Question

A glass full of water has a bottom of area 20 cm², top of area 20 cm², height 20 cm and volume half a liter. Considering the equilibrium of the water, find the resultant force exerted by the sides of the glass on water. Atmospheric pressure = 105 N/m², density of water = 1000 kg/m³ and g = 10 m/s².

• A. 204 N upwards
• B. 205 N upwards
• C. 1 N upwards
• D. 205 N downwards

Answer 1

The correct option is C

1 N upwards

Consider the free body diagram of water contained,$F_b$ = Force by the beaker on water

For the contained water to be in equilibrium, the net force acting on it by various external means must be zero.

Extracted data entries:

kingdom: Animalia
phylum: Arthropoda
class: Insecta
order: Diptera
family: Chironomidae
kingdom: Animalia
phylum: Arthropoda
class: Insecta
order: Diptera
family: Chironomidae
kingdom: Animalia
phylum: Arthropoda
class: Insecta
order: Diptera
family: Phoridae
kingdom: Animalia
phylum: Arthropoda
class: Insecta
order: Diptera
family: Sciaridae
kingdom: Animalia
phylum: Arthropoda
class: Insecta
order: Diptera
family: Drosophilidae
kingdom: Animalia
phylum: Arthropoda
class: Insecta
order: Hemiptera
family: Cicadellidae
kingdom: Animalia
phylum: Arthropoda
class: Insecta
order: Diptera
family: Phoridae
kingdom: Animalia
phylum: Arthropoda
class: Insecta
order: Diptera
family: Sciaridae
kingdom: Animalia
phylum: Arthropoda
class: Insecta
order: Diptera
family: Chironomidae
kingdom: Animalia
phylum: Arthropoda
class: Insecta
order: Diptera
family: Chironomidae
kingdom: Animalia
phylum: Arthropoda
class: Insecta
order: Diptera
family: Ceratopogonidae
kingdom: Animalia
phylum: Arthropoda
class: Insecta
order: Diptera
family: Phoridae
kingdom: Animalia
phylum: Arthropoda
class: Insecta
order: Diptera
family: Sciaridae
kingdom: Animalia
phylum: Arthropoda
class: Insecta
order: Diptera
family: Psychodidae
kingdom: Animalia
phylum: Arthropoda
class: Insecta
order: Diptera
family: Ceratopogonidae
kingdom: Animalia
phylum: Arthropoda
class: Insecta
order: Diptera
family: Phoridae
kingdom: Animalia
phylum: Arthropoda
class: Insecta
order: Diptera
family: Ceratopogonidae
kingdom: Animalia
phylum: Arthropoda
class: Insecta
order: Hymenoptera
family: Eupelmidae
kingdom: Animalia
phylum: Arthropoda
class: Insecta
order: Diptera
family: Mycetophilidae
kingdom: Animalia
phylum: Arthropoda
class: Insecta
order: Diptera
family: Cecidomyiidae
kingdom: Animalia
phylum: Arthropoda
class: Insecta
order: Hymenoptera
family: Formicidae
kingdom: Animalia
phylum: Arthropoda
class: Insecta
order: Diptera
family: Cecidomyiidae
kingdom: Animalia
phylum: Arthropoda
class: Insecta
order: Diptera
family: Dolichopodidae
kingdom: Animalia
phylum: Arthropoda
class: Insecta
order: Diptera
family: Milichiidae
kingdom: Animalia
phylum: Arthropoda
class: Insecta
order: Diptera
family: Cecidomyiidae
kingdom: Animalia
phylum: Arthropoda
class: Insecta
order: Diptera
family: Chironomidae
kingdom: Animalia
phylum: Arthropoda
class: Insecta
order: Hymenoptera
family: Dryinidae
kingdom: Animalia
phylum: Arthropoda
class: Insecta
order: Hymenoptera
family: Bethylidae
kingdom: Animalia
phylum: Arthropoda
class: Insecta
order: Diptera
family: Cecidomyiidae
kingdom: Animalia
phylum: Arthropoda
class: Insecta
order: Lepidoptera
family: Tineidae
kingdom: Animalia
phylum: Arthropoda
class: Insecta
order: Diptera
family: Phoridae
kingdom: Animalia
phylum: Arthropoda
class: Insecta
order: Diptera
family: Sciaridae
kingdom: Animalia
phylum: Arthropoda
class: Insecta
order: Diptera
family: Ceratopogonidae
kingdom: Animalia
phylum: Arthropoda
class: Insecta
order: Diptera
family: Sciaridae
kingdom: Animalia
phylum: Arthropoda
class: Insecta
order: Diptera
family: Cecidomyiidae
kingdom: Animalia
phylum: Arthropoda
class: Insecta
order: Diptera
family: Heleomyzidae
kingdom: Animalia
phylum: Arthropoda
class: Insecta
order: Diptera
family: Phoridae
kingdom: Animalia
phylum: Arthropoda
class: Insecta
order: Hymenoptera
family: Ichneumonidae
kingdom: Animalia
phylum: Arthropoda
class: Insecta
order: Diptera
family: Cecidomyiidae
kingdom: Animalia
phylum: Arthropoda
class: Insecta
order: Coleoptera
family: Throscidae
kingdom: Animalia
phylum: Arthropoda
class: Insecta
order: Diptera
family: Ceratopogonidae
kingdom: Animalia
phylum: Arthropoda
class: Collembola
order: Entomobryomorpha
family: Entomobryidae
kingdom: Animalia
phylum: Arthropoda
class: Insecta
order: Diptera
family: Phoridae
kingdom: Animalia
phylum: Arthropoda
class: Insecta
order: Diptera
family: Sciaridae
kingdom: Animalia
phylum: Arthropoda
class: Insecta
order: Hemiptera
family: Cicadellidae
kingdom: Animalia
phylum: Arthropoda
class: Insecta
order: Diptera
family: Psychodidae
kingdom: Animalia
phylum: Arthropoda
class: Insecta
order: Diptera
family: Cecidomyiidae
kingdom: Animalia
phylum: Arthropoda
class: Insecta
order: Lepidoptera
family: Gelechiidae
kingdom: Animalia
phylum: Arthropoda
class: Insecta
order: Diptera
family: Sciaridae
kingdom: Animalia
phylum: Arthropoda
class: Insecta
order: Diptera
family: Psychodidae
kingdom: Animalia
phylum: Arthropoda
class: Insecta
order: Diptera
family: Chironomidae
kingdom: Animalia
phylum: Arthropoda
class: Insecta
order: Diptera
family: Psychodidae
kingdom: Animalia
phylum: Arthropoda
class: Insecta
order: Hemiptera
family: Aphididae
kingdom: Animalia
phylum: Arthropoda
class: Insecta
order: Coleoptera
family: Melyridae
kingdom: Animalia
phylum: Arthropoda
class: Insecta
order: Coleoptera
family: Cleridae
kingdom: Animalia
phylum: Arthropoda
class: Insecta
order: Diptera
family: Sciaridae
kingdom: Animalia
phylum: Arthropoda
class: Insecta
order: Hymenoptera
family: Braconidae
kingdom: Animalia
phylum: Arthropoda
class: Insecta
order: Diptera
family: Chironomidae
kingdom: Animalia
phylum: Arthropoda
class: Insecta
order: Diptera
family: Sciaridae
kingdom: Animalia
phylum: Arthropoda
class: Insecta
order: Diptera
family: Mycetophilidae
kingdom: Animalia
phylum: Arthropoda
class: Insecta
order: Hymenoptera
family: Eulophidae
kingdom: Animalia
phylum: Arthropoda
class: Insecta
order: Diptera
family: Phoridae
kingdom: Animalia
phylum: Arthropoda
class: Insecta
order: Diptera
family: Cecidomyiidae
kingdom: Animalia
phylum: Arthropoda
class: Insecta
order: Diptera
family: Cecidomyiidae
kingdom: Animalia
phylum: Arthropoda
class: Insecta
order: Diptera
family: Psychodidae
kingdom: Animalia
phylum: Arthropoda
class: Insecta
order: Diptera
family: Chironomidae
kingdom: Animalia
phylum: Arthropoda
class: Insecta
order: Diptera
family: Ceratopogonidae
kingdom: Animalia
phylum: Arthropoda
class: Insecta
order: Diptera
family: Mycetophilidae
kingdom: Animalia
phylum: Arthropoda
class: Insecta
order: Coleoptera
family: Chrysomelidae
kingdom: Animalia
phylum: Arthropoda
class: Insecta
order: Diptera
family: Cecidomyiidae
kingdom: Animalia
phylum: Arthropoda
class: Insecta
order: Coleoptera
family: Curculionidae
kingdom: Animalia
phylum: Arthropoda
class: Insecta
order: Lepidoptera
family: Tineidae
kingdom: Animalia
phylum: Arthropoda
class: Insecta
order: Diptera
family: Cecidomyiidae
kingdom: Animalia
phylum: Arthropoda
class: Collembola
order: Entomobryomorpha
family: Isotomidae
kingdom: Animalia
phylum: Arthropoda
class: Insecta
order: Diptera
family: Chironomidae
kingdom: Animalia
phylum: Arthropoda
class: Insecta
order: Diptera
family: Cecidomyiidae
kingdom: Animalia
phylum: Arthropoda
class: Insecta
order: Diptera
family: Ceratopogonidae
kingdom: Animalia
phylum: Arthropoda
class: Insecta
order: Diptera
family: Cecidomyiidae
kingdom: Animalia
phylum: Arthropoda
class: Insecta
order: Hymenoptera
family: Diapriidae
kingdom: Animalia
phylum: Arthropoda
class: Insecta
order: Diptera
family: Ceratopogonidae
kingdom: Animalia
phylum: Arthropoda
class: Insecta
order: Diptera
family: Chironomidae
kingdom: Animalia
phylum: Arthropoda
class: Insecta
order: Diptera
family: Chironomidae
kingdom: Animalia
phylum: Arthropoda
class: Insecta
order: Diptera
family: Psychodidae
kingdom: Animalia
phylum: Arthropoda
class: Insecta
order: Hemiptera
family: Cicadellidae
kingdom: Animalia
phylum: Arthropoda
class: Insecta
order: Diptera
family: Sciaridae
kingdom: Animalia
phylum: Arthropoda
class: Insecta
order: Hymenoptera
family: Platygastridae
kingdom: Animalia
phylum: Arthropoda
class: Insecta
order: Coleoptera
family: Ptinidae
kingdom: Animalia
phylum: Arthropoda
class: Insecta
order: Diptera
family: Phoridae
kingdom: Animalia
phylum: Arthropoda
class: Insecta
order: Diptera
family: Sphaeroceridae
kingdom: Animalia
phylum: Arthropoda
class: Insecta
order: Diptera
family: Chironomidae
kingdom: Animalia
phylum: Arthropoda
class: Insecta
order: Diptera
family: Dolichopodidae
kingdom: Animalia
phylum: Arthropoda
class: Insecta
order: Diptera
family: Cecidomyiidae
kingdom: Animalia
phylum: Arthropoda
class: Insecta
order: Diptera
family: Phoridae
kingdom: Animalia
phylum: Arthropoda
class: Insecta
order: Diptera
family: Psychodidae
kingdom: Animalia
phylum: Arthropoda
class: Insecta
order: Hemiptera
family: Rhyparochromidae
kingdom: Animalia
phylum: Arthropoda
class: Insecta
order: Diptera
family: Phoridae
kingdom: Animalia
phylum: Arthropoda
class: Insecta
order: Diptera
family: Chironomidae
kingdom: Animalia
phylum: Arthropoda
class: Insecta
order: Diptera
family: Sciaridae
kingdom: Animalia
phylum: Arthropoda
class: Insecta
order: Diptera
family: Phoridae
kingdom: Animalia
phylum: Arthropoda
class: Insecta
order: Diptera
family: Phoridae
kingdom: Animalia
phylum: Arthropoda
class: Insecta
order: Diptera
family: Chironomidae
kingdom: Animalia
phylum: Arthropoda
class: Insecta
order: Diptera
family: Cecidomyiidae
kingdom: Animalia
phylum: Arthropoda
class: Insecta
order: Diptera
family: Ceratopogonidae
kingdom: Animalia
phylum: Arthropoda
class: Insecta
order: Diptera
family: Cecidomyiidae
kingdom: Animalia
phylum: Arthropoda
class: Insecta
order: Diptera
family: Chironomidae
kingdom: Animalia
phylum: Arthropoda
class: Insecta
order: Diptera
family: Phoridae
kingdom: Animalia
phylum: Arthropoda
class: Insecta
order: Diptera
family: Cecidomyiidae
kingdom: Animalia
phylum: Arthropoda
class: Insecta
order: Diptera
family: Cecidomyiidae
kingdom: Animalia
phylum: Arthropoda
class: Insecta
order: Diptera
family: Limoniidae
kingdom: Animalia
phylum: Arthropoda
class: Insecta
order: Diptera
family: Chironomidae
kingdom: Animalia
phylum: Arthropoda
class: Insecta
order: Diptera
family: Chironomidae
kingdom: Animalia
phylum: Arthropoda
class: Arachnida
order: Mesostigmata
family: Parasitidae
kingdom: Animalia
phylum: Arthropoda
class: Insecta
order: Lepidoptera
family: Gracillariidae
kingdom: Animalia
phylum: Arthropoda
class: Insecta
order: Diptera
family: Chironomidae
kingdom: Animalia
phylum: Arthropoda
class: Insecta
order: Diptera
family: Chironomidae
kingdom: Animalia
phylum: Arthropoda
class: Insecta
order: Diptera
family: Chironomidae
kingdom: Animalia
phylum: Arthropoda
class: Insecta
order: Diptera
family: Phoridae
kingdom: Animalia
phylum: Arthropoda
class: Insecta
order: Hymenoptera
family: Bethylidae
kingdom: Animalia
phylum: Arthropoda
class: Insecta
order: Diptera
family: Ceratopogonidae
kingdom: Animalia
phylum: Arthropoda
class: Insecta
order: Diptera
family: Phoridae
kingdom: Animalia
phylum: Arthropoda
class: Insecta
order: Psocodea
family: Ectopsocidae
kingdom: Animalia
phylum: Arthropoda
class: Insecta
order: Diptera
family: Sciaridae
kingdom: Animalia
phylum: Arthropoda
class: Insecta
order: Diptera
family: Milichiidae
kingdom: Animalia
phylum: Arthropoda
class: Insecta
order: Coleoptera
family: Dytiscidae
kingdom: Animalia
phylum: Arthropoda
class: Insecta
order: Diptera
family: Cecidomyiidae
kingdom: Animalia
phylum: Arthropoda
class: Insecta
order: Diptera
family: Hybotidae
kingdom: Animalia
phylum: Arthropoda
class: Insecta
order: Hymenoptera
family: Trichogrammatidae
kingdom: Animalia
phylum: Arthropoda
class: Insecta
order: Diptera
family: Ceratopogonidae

Complete the following:
**1)** From the glass-of-water physics problem above, extract the part that opens with the words containing "Consider the free" and closes with "must be zero.".
**2)** Extend the solution to the glass-of-water physics problem, picking up after its last sentence.

Responses per task:
**1)**
Consider the free body diagram of water contained,$F_b$ = Force by the beaker on water

For the contained water to be in equilibrium, the net force acting on it by various external means must be zero.

**2)**
Let $F_g$ = Force of gravitational attraction = ρVg

Given,$V=\frac{1}{2}liters=500c{m}^3$

$1liter=1000c{m}^{3}approx$

$\Rightarrow F_g=\frac{1000\times 500\times 10}{(100{)}^3}=5Nupwards$

$F_{atm}$ = Force of atmospheric pressure from top

$=P_{atm}\times A=\frac{{10}^5\times 20}{100\times 100}=200N$

From Newton's 2nd law,

$F_{atm}+F_g=F_b$

$\Rightarrow F_b=205N$

Note: Now this force also includes the force from the bottom of the container. By subtracting this force from the total force, you will get the force due to sides of the glass container.
Let's calculate the force from the bottom = F'

F'=(Net~ pressure~at~the~bottom)$\times$(Area)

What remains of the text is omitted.